--- Passage provided ---
What is feature engineering?

Feature engineering is a process of preparing inputs for machine learning models. The goal of feature engineering is to to improve classification accuracy by considering the limitations of the learning algorithms. Preparation involves working with raw data through various feature transformations, extractions, feature selection and handcrafting new features. This process sometimes involves bringing in additional information from other sources.

Below are a few feature engineering examples that are commonly used by practitioners:

In predictive modeling tasks, data scientists consistently report that they spend most of their time on feature engineering.

Feature engineering requires spending a lot of time with data. This includes examining descriptive statistics (such as number of levels of nominal variables, missingness, skewness of interval variables, pairwise correlations and so on) and simple graphs of input variables. The process involves thinking about structures in the data, the underlying form of the problem, and how best to expose these features to predictive modeling algorithms.

The success of this tedious human-driven process depends heavily on the domain and statistical expertise of the data scientist.

The most successful features are often the ones that are hand crafted very thoughtfully by exploiting deep knowledge of the domain considered or a good understanding of the datasets. For example, consider a housing data set like Kaggle's competition data for the Zillow Prize.

--- Work item ---
Reproduce word for word everything in the feature engineering passage from "Feature engineering requires" down to "predictive modeling algorithms.".

--- Given data ---
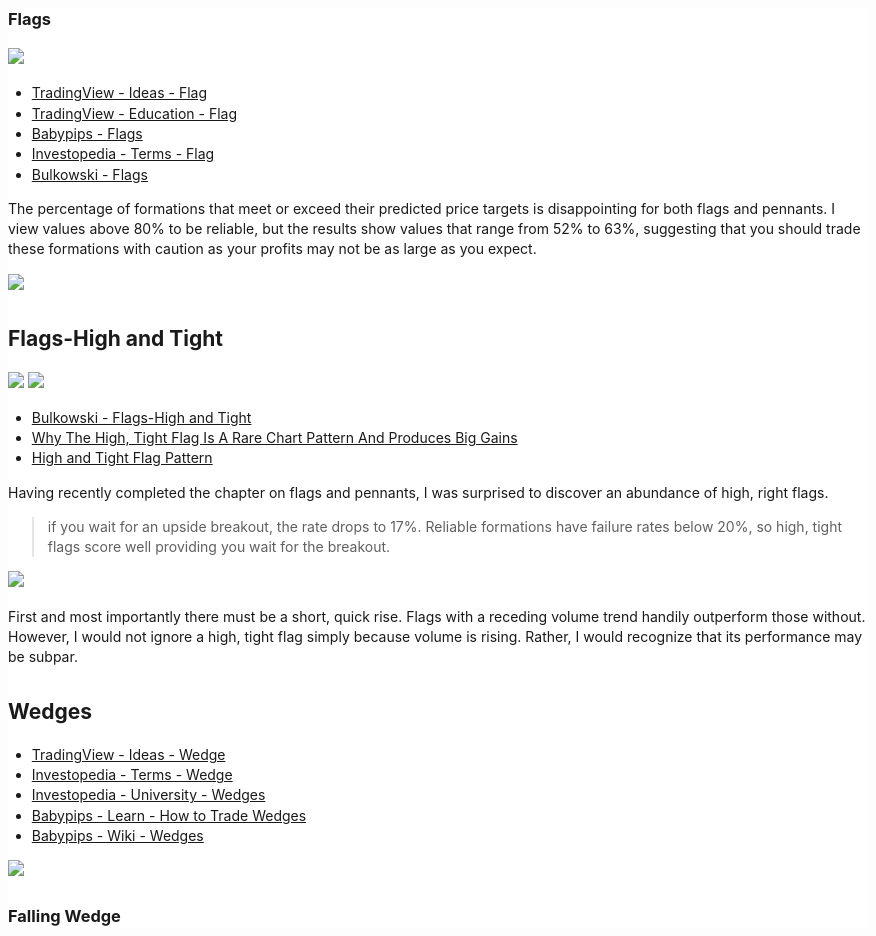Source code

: 
### Flags

<a href="https://www.tradingview.com/chart/BTCUSD/czXS2eFp-Bitcoin-Bear-Flags-within-Bear-Flags-within-a-falling-wedge/"><img src="https://i.imgur.com/yzC5xPB.png"></a>

* [TradingView - Ideas - Flag](https://www.tradingview.com/ideas/flagpattern/)
* [TradingView - Education - Flag](https://www.tradingview.com/education/flagpattern/)
* [Babypips - Flags](https://www.babypips.com/forexpedia/flags)
* [Investopedia - Terms - Flag](https://www.investopedia.com/terms/f/flag.asp)
* [Bulkowski - Flags](http://thepatternsite.com/flags.html)

The percentage of formations that meet or exceed their predicted price targets is disappointing for both flags and pennants. I view values above 80% to be reliable, but the results show values that range from 52% to 63%, suggesting that you should trade these formations with caution as your profits may not be as large as you expect.

<a href="https://www.tradingview.com/chart/USDCHF/j4USneQj-FALLING-FLAG-FOR-A-RETEST/"><img src="https://i.imgur.com/oQB12C2.png"/></a>

## Flags-High and Tight 

<img src="https://i.imgur.com/anKFGGU.png"/>
<a href="https://www.tradingview.com/chart/GOLD/HaHMkOrU-More-Bullish-on-the-2H-High-Tight-Bull-flag/"><img src="https://i.imgur.com/kBb2PBa.png"/></a>

* [Bulkowski - Flags-High and Tight](http://thepatternsite.com/htf.html)
* [Why The High, Tight Flag Is A Rare Chart Pattern And Produces Big Gains](https://www.investors.com/how-to-invest/investors-corner/emulex-hoisted-a-high-tight-signal-flag-before-its-breakout/)
* [High and Tight Flag Pattern](https://www.tothetick.com/archives/1835)

Having recently completed the chapter on flags and pennants, I was surprised to discover an abundance of high, right flags. 

>if you wait for an upside breakout, the rate drops to 17%. Reliable formations have failure rates below 20%, so high, tight flags score well providing you wait for the breakout.

<img src="https://i.imgur.com/X36eWBB.png"/>

First and most importantly there must be a short, quick rise. Flags with a receding volume trend handily outperform those without. However, I would not ignore a high, tight flag simply because volume is rising. Rather, I would recognize that its  performance may be subpar.


## Wedges 

* [TradingView - Ideas - Wedge](https://www.tradingview.com/ideas/wedgepattern/)
* [Investopedia - Terms - Wedge](https://www.investopedia.com/terms/w/wedge.asp)
* [Investopedia - University - Wedges](https://www.investopedia.com/university/charts/charts7.asp)
* [Babypips - Learn - How to Trade Wedges](https://www.babypips.com/learn/forex/wedges)
* [Babypips - Wiki - Wedges](https://www.babypips.com/forexpedia/wedges)

<a href="https://www.tradingview.com/chart/BTCUSD/8heRqCJq-Every-major-chart-pattern-between-3-18-and-3-28/"><img src="https://i.imgur.com/u8bgzU3.png"/></a>

### Falling Wedge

--- Result ---
Feature engineering requires spending a lot of time with data. This includes examining descriptive statistics (such as number of levels of nominal variables, missingness, skewness of interval variables, pairwise correlations and so on) and simple graphs of input variables. The process involves thinking about structures in the data, the underlying form of the problem, and how best to expose these features to predictive modeling algorithms.